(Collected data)

^^^^

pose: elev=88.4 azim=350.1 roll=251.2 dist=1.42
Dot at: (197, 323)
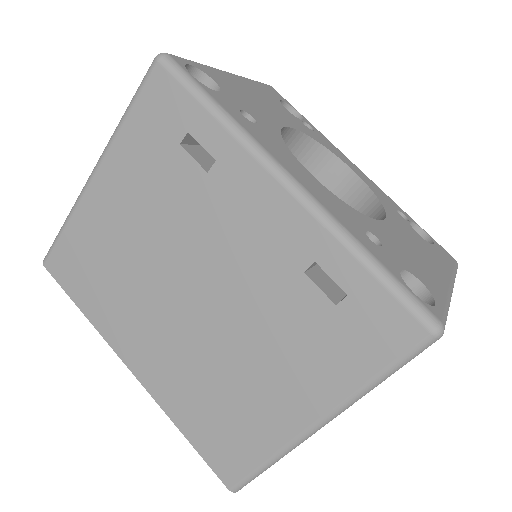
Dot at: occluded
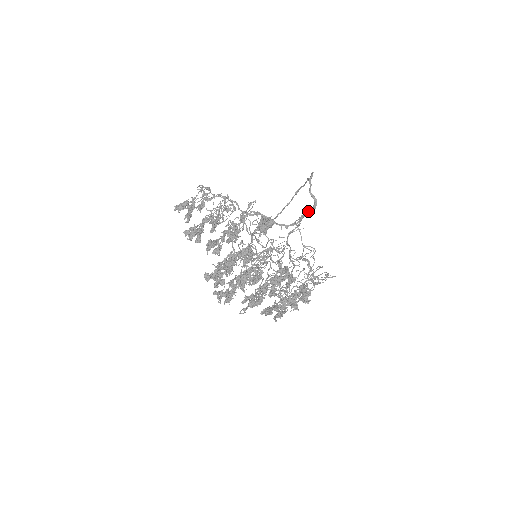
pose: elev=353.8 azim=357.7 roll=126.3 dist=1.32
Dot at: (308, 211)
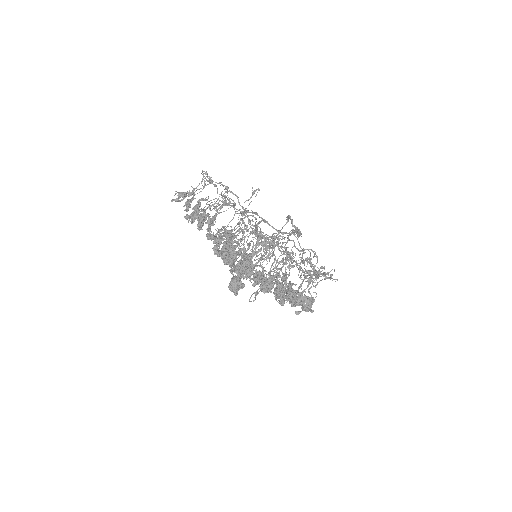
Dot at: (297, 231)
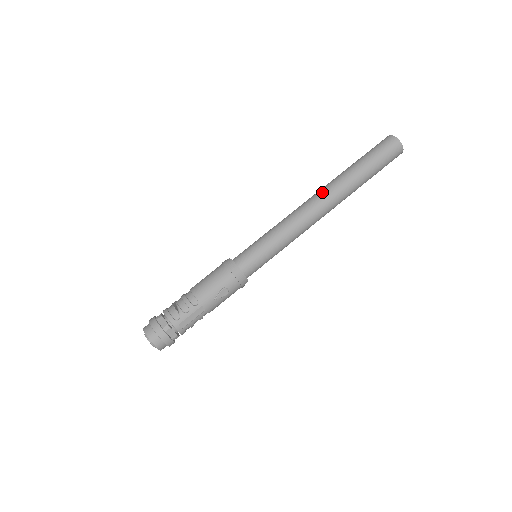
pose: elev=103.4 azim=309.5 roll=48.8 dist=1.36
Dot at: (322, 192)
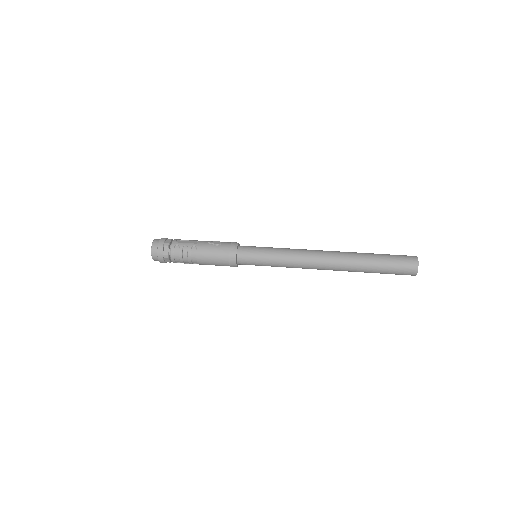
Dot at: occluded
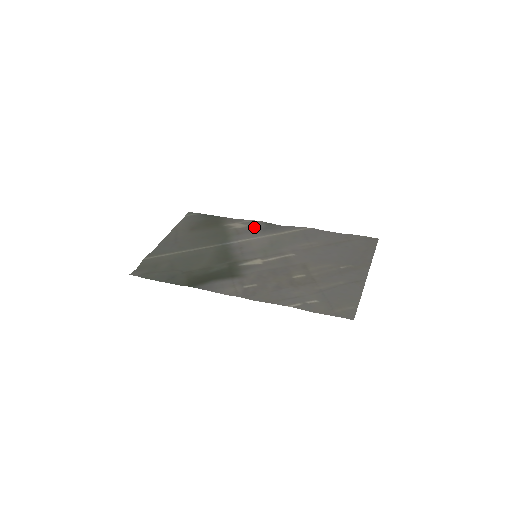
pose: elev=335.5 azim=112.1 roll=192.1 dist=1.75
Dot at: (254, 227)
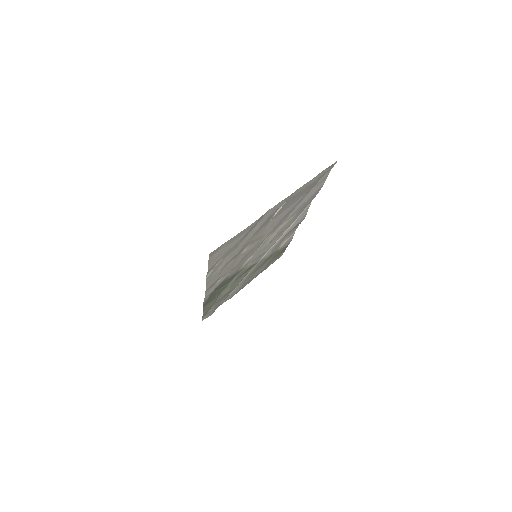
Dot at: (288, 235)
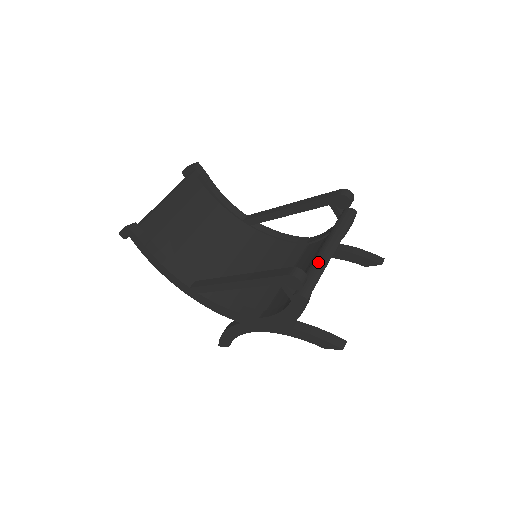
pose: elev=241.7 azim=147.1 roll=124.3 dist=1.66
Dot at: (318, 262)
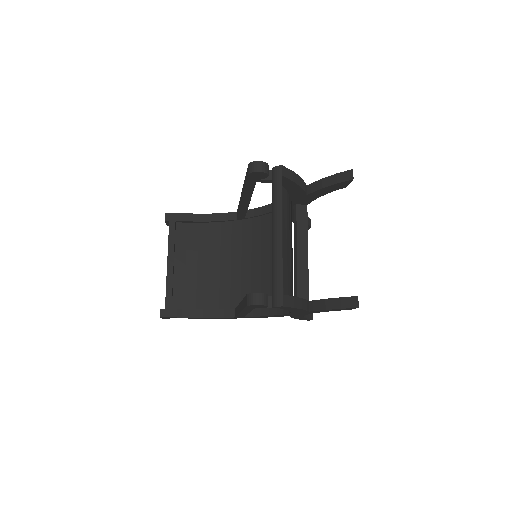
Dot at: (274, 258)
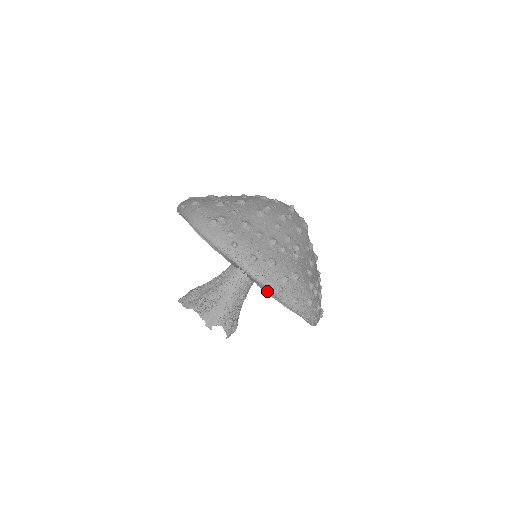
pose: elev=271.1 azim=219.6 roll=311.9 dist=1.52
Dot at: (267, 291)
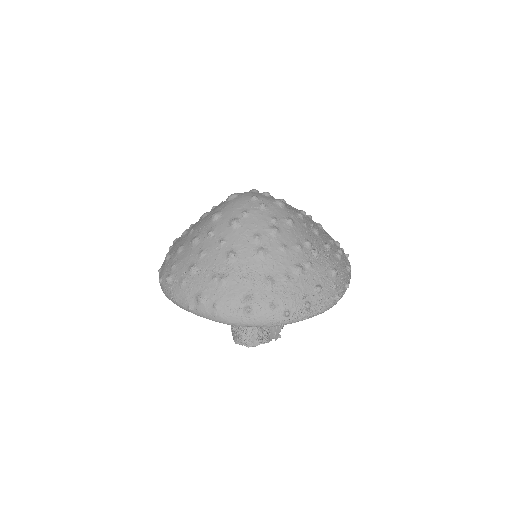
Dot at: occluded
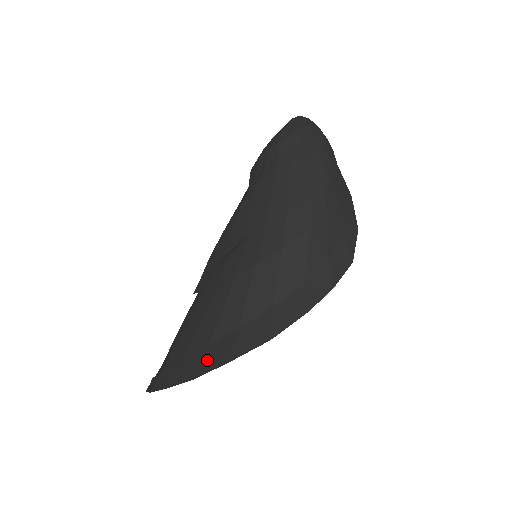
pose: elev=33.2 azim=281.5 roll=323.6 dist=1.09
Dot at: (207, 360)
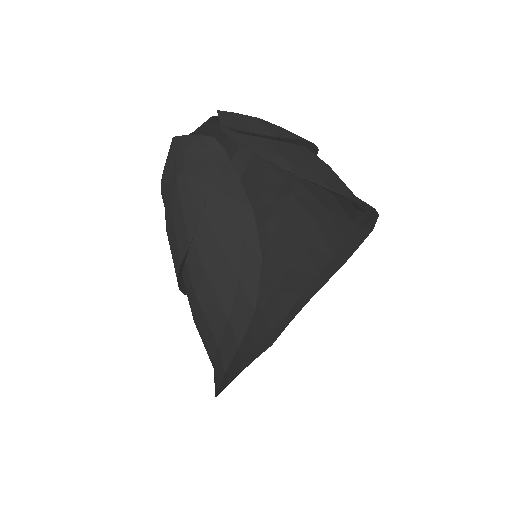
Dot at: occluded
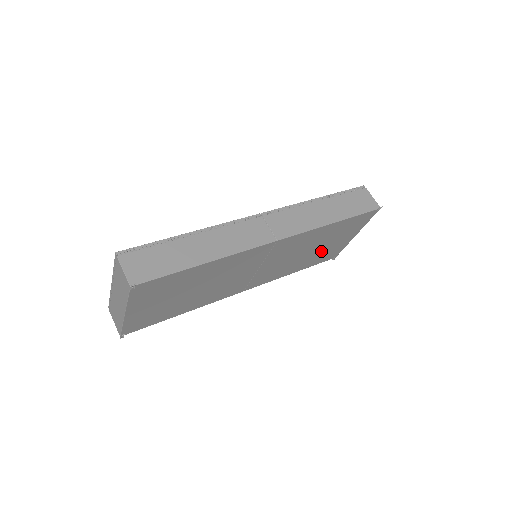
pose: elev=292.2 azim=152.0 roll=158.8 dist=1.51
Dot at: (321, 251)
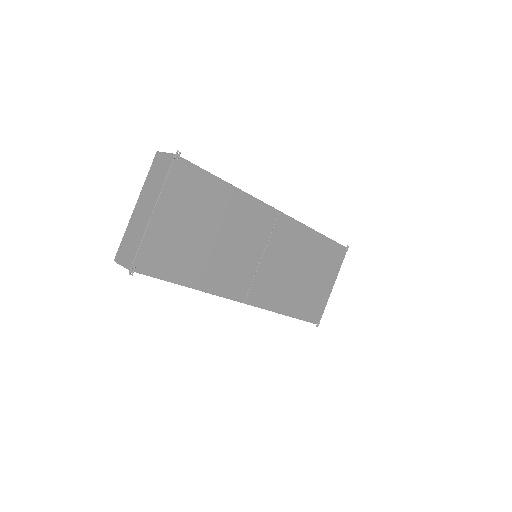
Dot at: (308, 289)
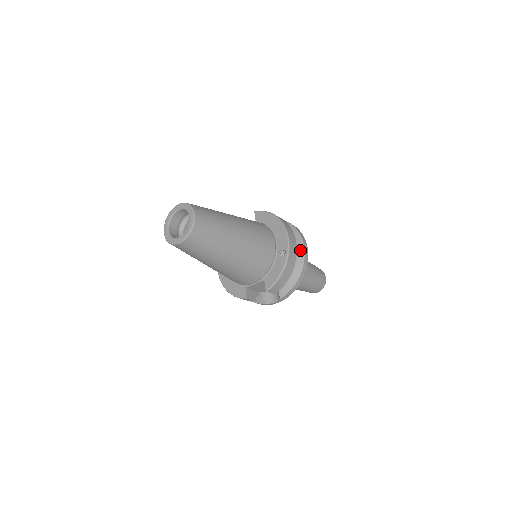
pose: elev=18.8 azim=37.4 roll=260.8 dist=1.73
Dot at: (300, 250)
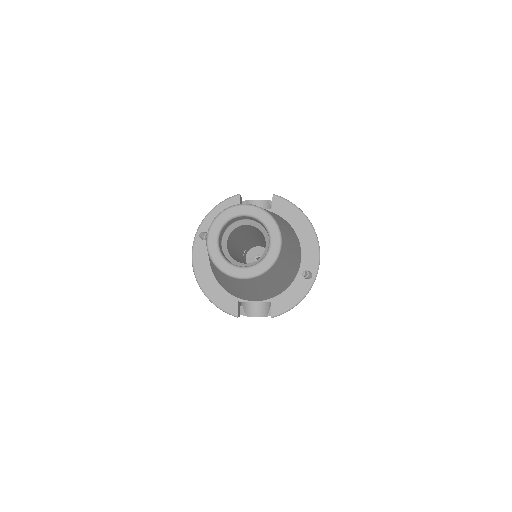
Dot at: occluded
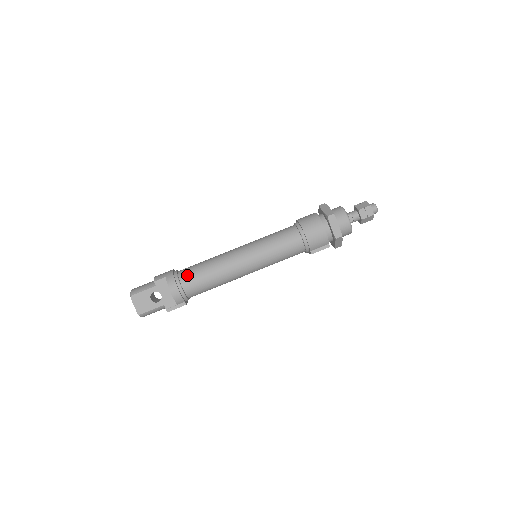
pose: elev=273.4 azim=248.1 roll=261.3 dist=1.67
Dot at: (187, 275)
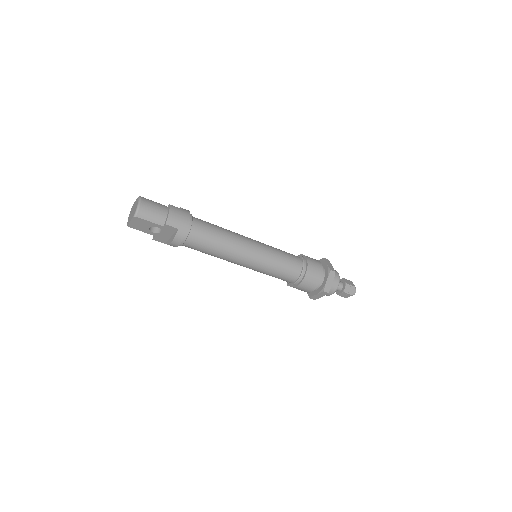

^^^^

→ **What the task asks**:
Substitute "distance" for every "dist" throughout the items above and write them out again with nothing else changed. Leave the pictures out.

→ **Exercise result**:
pose: elev=88.4 azim=350.1 roll=251.2 distance=1.42
Dot at: (197, 323)
Dot at: occluded
pose: elev=353.8 azim=357.7 roll=126.3 distance=1.32
Dot at: (308, 211)
Dot at: (297, 231)
pose: elev=103.4 azim=309.5 roll=48.8 distance=1.36
Dot at: (322, 192)
Dot at: occluded
pose: elev=335.5 azim=112.1 roll=192.1 distance=1.75
Dot at: (254, 227)
Dot at: (288, 235)
pose: elev=241.7 azim=147.1 roll=124.3 distance=1.66
Dot at: (318, 262)
Dot at: (274, 258)
pose: elev=271.1 azim=219.6 roll=311.9 distance=1.52
Dot at: (267, 291)
Dot at: occluded
pose: elev=33.2 azim=281.5 roll=323.6 distance=1.09
Dot at: (207, 360)
Dot at: occluded
pose: elev=292.2 azim=152.0 roll=158.8 distance=1.51
Dot at: (321, 251)
Dot at: (308, 289)
pose: elev=18.8 azim=37.4 roll=260.8 distance=1.73
Dot at: (300, 250)
Dot at: occluded
pose: elev=273.4 azim=248.1 roll=261.3 distance=1.67
Dot at: (187, 275)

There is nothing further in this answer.